Tasmalinda
Minggu, 03 Maret 2024 | 12:46 WIB
Ilustrasi hujan - Musim bakal alami musim hujan sampai awal Maret (Unsplash)

SuaraSumsel.id - Meskipun puncak musim hujan di sebagian besar wilayah Indonesia sudah terlewati, Sumatra Selatan masih berada dalam puncak musim hujan di bulan Februari. Badan Meteorologi, Klimatologi, dan Geofisika (BMKG) memprediksi bahwa peningkatan curah hujan di wilayah Sumatra Selatan masih berpotensi hujan.

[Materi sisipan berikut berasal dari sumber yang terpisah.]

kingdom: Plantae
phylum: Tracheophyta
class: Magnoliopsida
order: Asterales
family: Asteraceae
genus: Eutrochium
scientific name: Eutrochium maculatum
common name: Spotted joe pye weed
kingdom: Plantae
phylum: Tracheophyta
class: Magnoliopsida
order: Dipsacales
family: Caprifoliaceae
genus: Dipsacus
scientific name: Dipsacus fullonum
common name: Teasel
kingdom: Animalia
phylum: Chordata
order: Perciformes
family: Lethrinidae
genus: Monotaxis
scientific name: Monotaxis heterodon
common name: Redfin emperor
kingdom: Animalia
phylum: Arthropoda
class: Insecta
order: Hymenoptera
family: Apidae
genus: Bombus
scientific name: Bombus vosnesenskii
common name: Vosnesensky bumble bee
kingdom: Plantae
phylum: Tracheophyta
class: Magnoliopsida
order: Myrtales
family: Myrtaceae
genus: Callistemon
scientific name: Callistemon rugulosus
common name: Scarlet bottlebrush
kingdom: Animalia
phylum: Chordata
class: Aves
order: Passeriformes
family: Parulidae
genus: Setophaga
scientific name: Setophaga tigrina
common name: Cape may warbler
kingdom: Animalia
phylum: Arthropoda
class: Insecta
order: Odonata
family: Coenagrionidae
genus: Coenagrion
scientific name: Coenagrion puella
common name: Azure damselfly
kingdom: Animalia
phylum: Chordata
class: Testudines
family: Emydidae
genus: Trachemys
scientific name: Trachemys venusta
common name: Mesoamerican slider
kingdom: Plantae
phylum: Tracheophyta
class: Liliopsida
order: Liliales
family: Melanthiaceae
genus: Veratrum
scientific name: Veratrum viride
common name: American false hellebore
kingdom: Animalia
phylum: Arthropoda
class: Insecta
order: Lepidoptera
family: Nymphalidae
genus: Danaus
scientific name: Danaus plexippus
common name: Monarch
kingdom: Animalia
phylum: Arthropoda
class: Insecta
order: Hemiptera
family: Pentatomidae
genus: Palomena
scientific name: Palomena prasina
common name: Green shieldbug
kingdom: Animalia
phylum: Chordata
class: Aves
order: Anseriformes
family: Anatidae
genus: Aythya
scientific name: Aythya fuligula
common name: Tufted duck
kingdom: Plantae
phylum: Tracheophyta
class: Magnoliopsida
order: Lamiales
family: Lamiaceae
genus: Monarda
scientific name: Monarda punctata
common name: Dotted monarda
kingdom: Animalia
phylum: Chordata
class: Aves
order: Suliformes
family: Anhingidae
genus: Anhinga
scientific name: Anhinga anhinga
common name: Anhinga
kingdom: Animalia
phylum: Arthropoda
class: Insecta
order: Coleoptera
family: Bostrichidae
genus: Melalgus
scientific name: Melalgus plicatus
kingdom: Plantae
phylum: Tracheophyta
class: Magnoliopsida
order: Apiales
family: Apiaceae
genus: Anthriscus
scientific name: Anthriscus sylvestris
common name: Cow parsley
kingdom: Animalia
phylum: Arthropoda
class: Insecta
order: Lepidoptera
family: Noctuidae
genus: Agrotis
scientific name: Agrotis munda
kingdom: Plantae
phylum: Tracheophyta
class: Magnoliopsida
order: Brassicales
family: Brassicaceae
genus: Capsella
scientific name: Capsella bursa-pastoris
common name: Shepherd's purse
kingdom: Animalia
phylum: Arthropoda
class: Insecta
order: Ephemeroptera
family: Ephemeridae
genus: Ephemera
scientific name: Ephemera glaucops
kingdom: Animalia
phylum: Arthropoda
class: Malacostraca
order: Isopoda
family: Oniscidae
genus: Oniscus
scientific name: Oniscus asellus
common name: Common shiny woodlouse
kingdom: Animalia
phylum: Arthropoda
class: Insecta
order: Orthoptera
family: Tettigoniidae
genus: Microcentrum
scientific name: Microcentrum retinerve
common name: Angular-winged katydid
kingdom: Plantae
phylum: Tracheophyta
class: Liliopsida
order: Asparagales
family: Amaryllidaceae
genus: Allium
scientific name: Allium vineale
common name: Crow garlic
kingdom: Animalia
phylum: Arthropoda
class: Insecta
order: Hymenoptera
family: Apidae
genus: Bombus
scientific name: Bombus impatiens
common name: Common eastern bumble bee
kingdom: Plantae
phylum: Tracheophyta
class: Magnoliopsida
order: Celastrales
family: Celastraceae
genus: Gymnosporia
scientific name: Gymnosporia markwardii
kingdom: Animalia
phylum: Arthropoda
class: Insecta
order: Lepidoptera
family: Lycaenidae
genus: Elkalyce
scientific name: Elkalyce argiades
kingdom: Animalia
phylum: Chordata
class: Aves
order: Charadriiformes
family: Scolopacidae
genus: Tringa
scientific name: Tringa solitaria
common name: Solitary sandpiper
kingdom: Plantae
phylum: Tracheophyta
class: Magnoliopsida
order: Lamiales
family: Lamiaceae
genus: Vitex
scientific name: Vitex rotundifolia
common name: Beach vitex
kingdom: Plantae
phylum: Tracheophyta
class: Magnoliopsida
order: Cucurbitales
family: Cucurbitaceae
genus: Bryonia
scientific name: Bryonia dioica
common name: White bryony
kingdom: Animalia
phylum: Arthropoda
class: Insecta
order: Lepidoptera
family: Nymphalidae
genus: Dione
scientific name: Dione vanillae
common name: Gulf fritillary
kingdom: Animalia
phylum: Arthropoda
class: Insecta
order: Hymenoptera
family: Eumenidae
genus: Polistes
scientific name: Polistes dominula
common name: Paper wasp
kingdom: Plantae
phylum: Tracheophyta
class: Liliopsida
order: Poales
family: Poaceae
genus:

Musim hujan tersebut disebabkan karena aktivitas Madden Jullian Oscillation (MJO), gelombang Rossby Ekuatorial, dan pola perlambatan, pertemuan, dan belokan angin terbentuk.

Intensitas curah hujan pada kategori ekstrem terjadi di wilayah DKI Jakarta (Kelapa Gading), sedangkan hujan dengan intensitas sangat lebat terjadi di Kalimantan Tengah (Barito Utara), Sulawesi Tenggara (Kendari), dan Papua Tengah (Timika).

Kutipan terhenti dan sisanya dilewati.